Da Redação
Pastor foi incluído em inquérito da PF que também apura a atuação de Bolsonaro e aliados; investigação conecta o ato de 3 de agosto e a prisão domiciliar do ex-presidente a uma estratégia coordenada de pressão contra o STF e autoridades
A Polícia Federal incluiu o pastor Silas Malafaia como investigado no inquérito que apura interferências contra o funcionamento do Judiciário e a tentativa de tumultuar o processo penal no qual Jair Bolsonaro responde por trama golpista. Segundo a apuração, o caso mira três crimes: coação no curso do processo, obstrução de investigação de organização criminosa e tentativa de abolição violenta do Estado Democrático de Direito. O pastor foi o organizador do ato de 3 de agosto, quando Bolsonaro apareceu por vídeo nas redes de terceiros — episódio que levou, em 4 de agosto, à prisão domiciliar do ex-presidente.

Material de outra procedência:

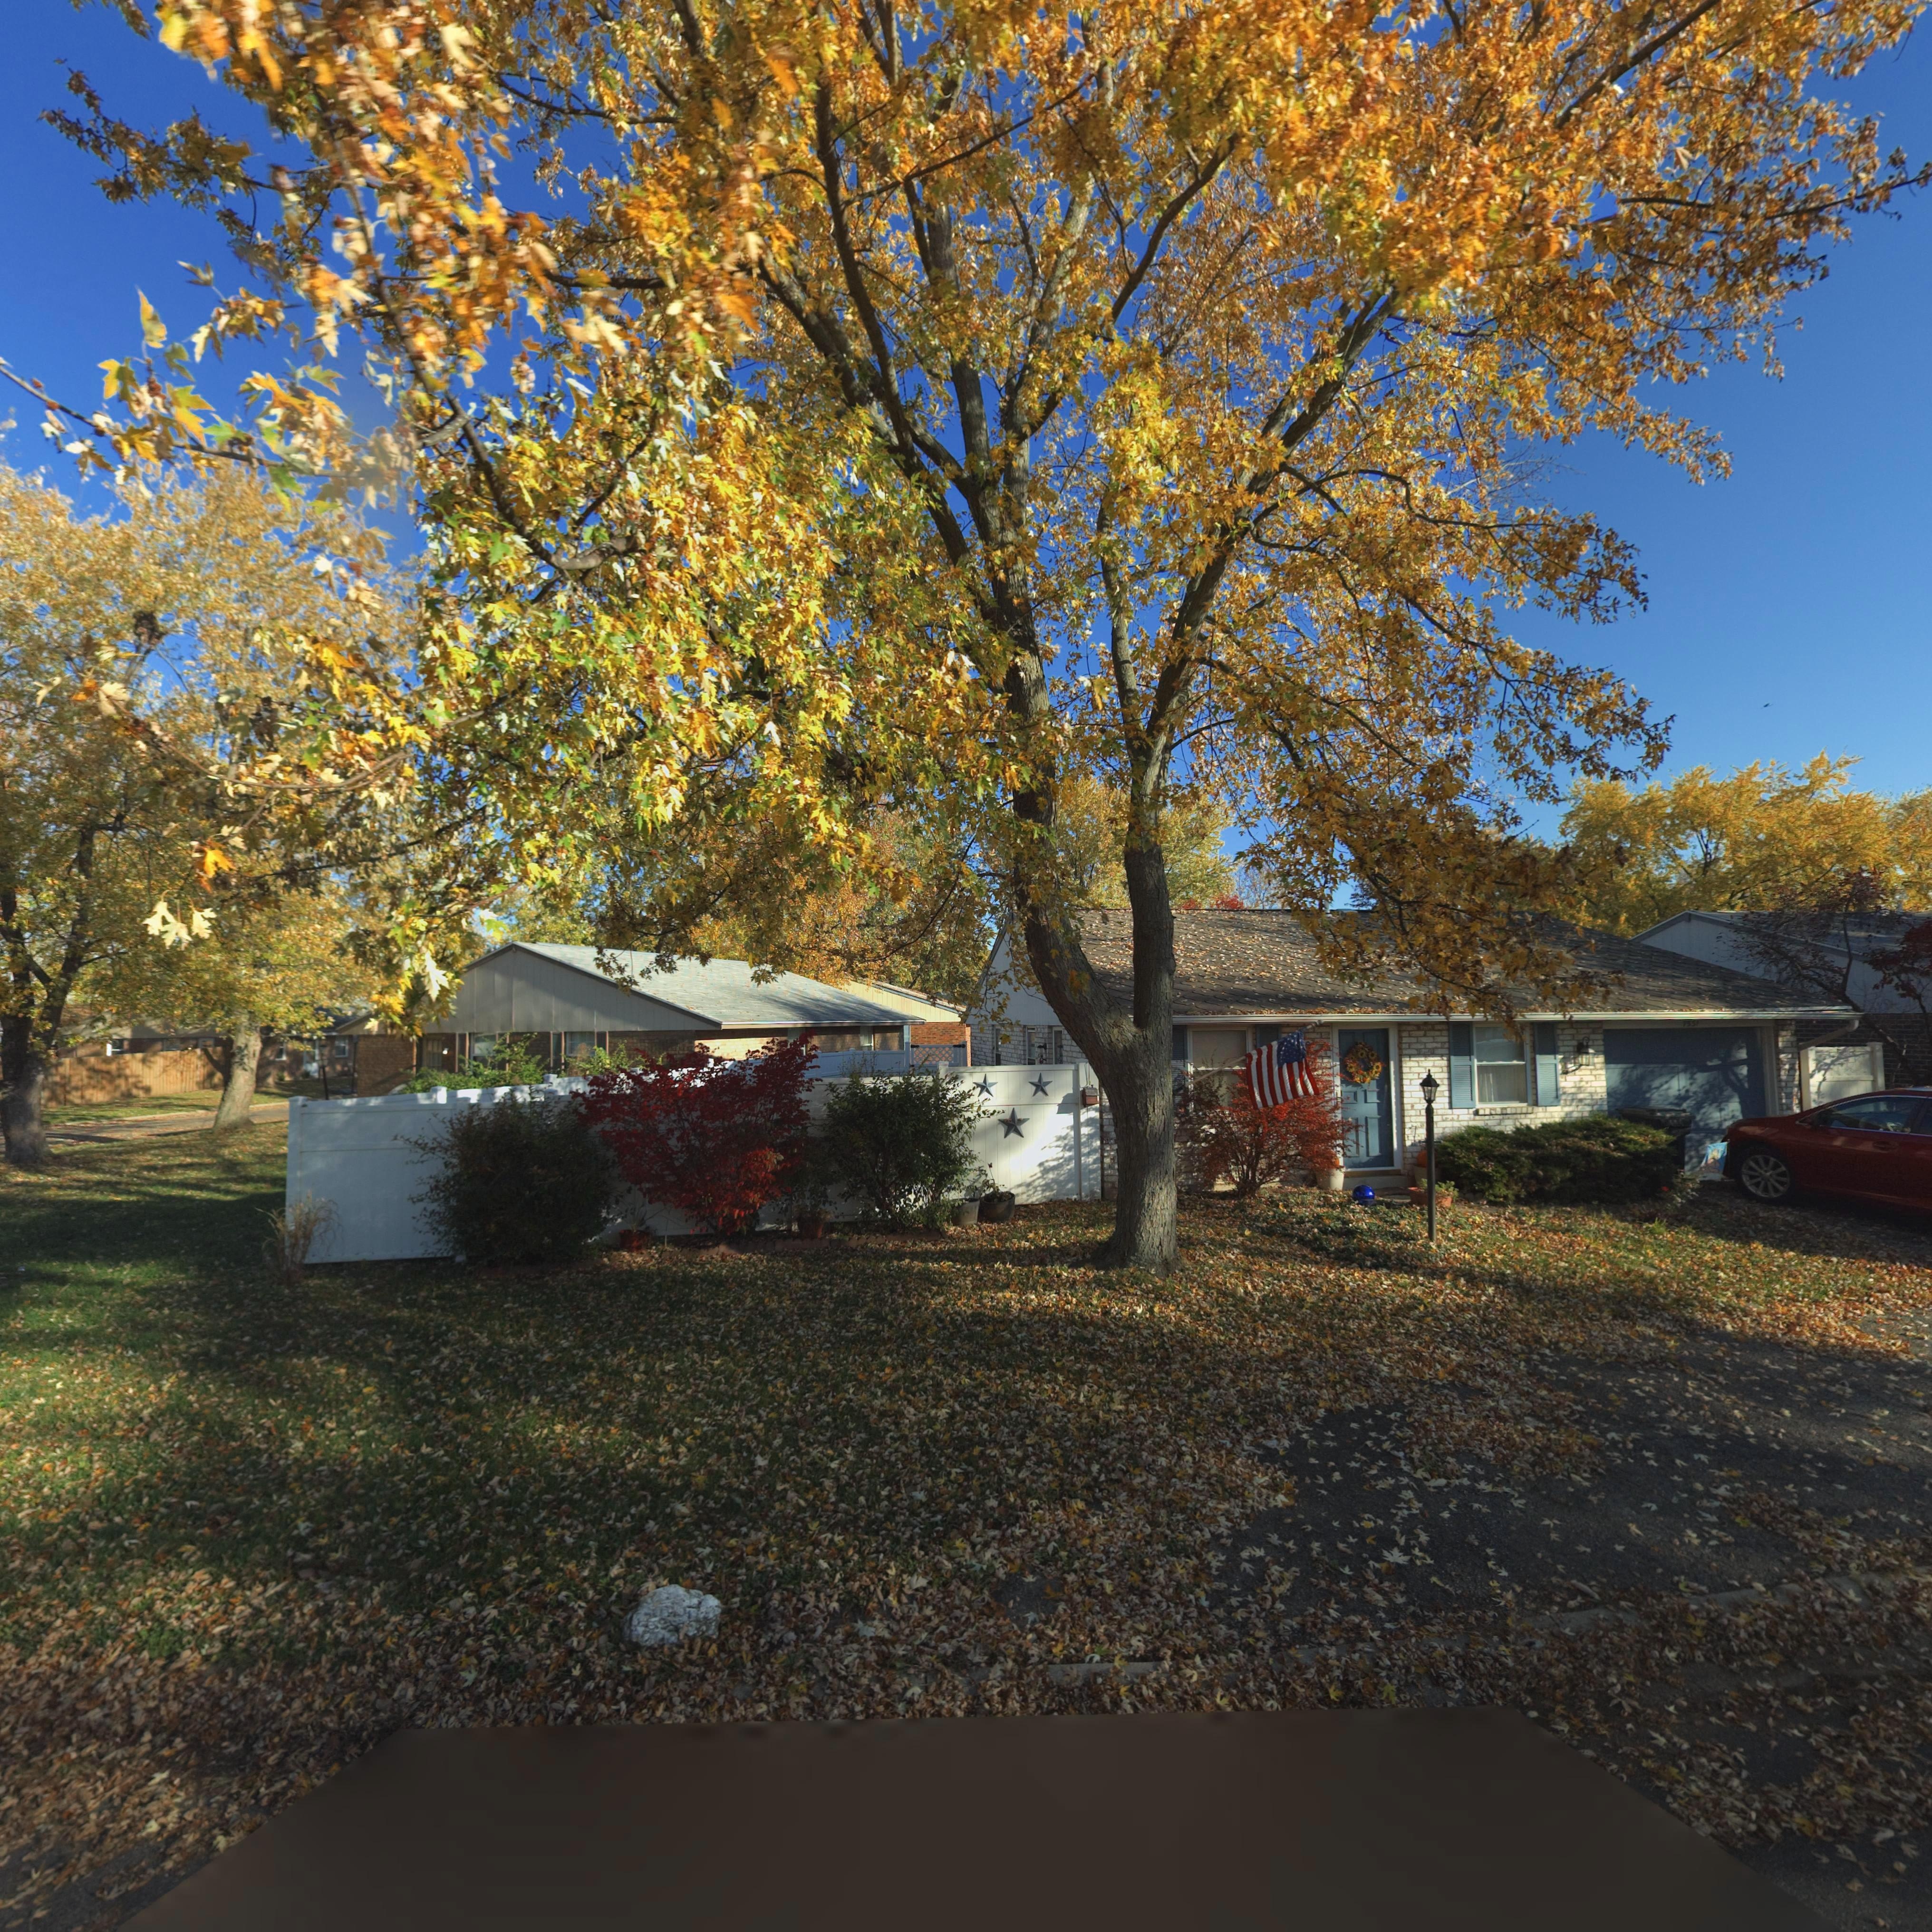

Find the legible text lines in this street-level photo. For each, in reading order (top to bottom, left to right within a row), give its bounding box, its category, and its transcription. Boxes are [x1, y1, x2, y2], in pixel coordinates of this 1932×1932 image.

[1681, 1019, 1700, 1029] StreetNumber: 7**1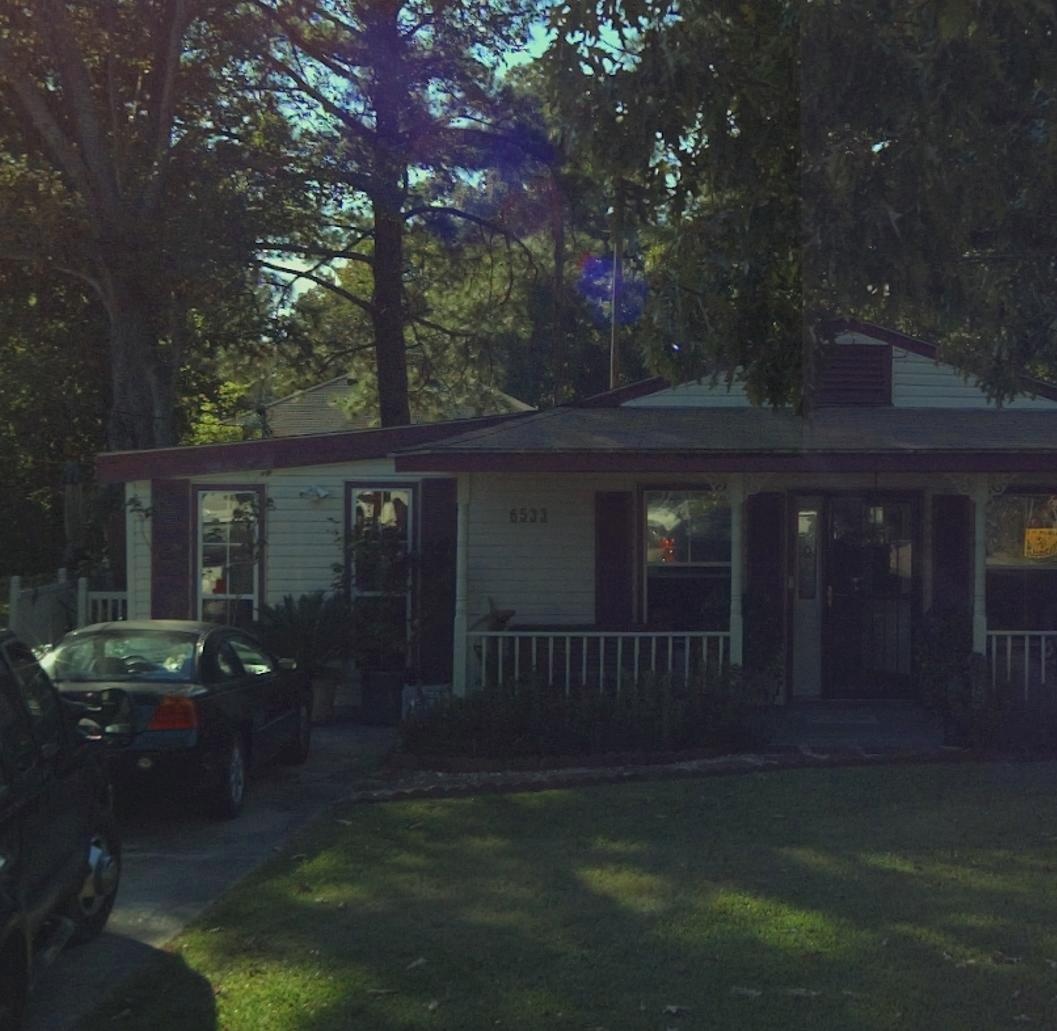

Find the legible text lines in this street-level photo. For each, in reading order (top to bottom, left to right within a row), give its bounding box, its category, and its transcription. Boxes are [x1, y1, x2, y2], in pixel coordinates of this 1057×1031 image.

[509, 506, 549, 524] StreetNumber: 6533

O inquérito foi aberto em maio e centraliza frentes distintas: ataques a ministros do Supremo Tribunal Federal e a outras autoridades, tumulto processual por meio de pressão pública organizada e articulações com atores estrangeiros para constranger instituições brasileiras. A inclusão de Malafaia consolida a linha de investigação de que lideranças políticas e religiosas teriam atuado de forma coordenada para deformar o curso de processos penais e deslegitimar decisões judiciais.
A decisão que levou Bolsonaro ao regime domiciliar, uma semana antes, é peça-chave do contexto: o STF apontou descumprimento de medidas que proibiam o uso de redes — inclusive por intermédio de terceiros — e impunham limites de comunicação. A PF e o STF avaliam se o ato de 3 de agosto, convocado e organizado por Malafaia, serviu como plataforma para contornar essas proibições e produzir novos fatos políticos que pressionassem o Judiciário.
No mesmo dia em que a inclusão se tornou pública, Malafaia reagiu dizendo desconhecer formalmente a investigação, afirmando não ter sido notificado e reiterando ataques ao ministro Alexandre de Moraes. A PF, por sua vez, trabalha na coleta de mídias do ato, depoimentos de organizadores e interlocutores, além da reconstrução de fluxos de comunicação digital que sustentem (ou refutem) a hipótese de ação concertada.
Do ponto de vista penal, os tipos investigados têm peso considerável. Coação no curso do processo recai sobre condutas orientadas a constranger testemunhas, réus ou autoridades; obstrução de investigação de organização criminosa alcança quem dificulta, por qualquer meio, a apuração; e a tentativa de abolição violenta do Estado Democrático de Direito trata de empreitadas para impedir, com violência ou grave ameaça, o exercício dos poderes constitucionais. A caracterização exige prova de nexo entre atos públicos, discursos e a eficácia concreta de atrapalhar procedimentos.
O desdobramento imediato do caso deve envolver novas oitivas e pedidos de quebra de sigilo telemático para mapear quem planejou, financiou e executou a engrenagem comunicacional dos atos de agosto. Paralelamente, o inquérito que mira Bolsonaro e aliados entrou em fase decisiva, com alegações finais e diligências complementares, o que aumenta a sensibilidade política do entorno bolsonarista e o potencial impacto de qualquer nova prova.
Há, ainda, um componente internacional: a PF e o STF rastreiam movimentos de pressão transnacional que tentaram carimbar decisões do Supremo como “autoritarismo”, buscando respaldo de autoridades estrangeiras e sanções contra magistrados brasileiros. Essa frente sustenta a tese de uma campanha articulada que extrapola a esfera doméstica, com objetivos políticos claros.
Politicamente, a investigação sobre Malafaia abre uma frente delicada junto ao eleitorado evangélico. O pastor é um dos mais influentes líderes do segmento e funcionou, nos últimos anos, como reator e amplificador de mensagens do bolsonarismo. Se as linhas probatórias conectarem organização de atos, distribuição de tarefas e estratégia de comunicação para violar medidas judiciais, o caso tende a reposicionar responsabilidades de comando e potencializar custos para o núcleo duro da direita radical. Se não conectarem, a defesa tentará capitalizar a narrativa de vitimização e cerco judicial.
O ponto estrutural é que a investigação não discute liberdade de culto ou de expressão em abstrato; ela mira condutas específicas que, em tese, buscaram interferir no andamento de processos, embaralhar obrigações impostas pelo Judiciário e testar os limites da execução de medidas cautelares. Nesse tabuleiro, a próxima rodada será processual: diligências da PF, manifestações ao relator e, se houver robustez probatória, pedidos de novas cautelares e denúncias. Até lá, vale a presunção de inocência — e a atenção aos fatos documentados, não às narrativas.